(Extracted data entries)
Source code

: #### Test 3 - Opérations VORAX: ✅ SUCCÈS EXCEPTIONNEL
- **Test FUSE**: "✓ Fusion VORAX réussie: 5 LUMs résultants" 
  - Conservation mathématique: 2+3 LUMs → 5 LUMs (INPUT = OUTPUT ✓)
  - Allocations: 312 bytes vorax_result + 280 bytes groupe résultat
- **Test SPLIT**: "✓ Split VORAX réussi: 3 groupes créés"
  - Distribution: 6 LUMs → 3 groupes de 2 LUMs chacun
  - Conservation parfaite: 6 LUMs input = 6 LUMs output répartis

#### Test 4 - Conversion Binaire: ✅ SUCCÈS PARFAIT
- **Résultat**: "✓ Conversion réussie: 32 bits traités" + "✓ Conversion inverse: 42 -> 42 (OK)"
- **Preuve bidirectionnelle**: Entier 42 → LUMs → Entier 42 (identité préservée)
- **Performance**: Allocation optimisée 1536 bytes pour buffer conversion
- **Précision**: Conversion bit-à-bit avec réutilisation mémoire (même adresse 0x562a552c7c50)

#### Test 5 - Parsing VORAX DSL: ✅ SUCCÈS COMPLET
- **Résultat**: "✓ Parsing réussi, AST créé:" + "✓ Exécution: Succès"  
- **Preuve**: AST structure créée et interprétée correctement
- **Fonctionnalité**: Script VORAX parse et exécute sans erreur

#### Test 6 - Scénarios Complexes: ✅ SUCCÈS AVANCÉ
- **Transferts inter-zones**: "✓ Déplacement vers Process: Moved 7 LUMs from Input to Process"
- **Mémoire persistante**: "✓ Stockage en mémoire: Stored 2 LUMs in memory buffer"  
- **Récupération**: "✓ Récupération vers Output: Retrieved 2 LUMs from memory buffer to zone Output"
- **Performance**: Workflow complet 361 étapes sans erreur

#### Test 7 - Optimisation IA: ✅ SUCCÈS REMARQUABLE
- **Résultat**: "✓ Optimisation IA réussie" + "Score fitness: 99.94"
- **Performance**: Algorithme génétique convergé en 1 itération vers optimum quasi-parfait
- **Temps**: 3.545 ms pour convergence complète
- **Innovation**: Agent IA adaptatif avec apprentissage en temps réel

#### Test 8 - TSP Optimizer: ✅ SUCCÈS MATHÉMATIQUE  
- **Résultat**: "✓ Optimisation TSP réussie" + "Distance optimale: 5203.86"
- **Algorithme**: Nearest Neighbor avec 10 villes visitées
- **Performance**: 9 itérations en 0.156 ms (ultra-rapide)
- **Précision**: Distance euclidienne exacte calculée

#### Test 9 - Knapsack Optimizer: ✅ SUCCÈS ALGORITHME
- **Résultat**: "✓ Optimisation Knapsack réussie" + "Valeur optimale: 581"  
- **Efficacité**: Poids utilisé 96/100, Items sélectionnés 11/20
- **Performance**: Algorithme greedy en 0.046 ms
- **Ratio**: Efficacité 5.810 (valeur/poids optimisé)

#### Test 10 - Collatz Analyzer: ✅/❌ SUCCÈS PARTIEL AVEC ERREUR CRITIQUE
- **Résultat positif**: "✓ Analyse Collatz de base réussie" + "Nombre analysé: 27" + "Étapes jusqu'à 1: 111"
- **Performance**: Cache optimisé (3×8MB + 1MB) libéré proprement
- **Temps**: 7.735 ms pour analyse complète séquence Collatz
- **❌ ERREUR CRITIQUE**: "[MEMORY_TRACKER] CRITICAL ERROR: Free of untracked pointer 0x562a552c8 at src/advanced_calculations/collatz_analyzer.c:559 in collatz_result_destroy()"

Description of the task ->
Print every line of the records above without altering anything.

Written solution ->
Source code

: #### Test 3 - Opérations VORAX: ✅ SUCCÈS EXCEPTIONNEL
- **Test FUSE**: "✓ Fusion VORAX réussie: 5 LUMs résultants" 
  - Conservation mathématique: 2+3 LUMs → 5 LUMs (INPUT = OUTPUT ✓)
  - Allocations: 312 bytes vorax_result + 280 bytes groupe résultat
- **Test SPLIT**: "✓ Split VORAX réussi: 3 groupes créés"
  - Distribution: 6 LUMs → 3 groupes de 2 LUMs chacun
  - Conservation parfaite: 6 LUMs input = 6 LUMs output répartis

#### Test 4 - Conversion Binaire: ✅ SUCCÈS PARFAIT
- **Résultat**: "✓ Conversion réussie: 32 bits traités" + "✓ Conversion inverse: 42 -> 42 (OK)"
- **Preuve bidirectionnelle**: Entier 42 → LUMs → Entier 42 (identité préservée)
- **Performance**: Allocation optimisée 1536 bytes pour buffer conversion
- **Précision**: Conversion bit-à-bit avec réutilisation mémoire (même adresse 0x562a552c7c50)

#### Test 5 - Parsing VORAX DSL: ✅ SUCCÈS COMPLET
- **Résultat**: "✓ Parsing réussi, AST créé:" + "✓ Exécution: Succès"  
- **Preuve**: AST structure créée et interprétée correctement
- **Fonctionnalité**: Script VORAX parse et exécute sans erreur

#### Test 6 - Scénarios Complexes: ✅ SUCCÈS AVANCÉ
- **Transferts inter-zones**: "✓ Déplacement vers Process: Moved 7 LUMs from Input to Process"
- **Mémoire persistante**: "✓ Stockage en mémoire: Stored 2 LUMs in memory buffer"  
- **Récupération**: "✓ Récupération vers Output: Retrieved 2 LUMs from memory buffer to zone Output"
- **Performance**: Workflow complet 361 étapes sans erreur

#### Test 7 - Optimisation IA: ✅ SUCCÈS REMARQUABLE
- **Résultat**: "✓ Optimisation IA réussie" + "Score fitness: 99.94"
- **Performance**: Algorithme génétique convergé en 1 itération vers optimum quasi-parfait
- **Temps**: 3.545 ms pour convergence complète
- **Innovation**: Agent IA adaptatif avec apprentissage en temps réel

#### Test 8 - TSP Optimizer: ✅ SUCCÈS MATHÉMATIQUE  
- **Résultat**: "✓ Optimisation TSP réussie" + "Distance optimale: 5203.86"
- **Algorithme**: Nearest Neighbor avec 10 villes visitées
- **Performance**: 9 itérations en 0.156 ms (ultra-rapide)
- **Précision**: Distance euclidienne exacte calculée

#### Test 9 - Knapsack Optimizer: ✅ SUCCÈS ALGORITHME
- **Résultat**: "✓ Optimisation Knapsack réussie" + "Valeur optimale: 581"  
- **Efficacité**: Poids utilisé 96/100, Items sélectionnés 11/20
- **Performance**: Algorithme greedy en 0.046 ms
- **Ratio**: Efficacité 5.810 (valeur/poids optimisé)

#### Test 10 - Collatz Analyzer: ✅/❌ SUCCÈS PARTIEL AVEC ERREUR CRITIQUE
- **Résultat positif**: "✓ Analyse Collatz de base réussie" + "Nombre analysé: 27" + "Étapes jusqu'à 1: 111"
- **Performance**: Cache optimisé (3×8MB + 1MB) libéré proprement
- **Temps**: 7.735 ms pour analyse complète séquence Collatz
- **❌ ERREUR CRITIQUE**: "[MEMORY_TRACKER] CRITICAL ERROR: Free of untracked pointer 0x562a552c8 at src/advanced_calculations/collatz_analyzer.c:559 in collatz_result_destroy()"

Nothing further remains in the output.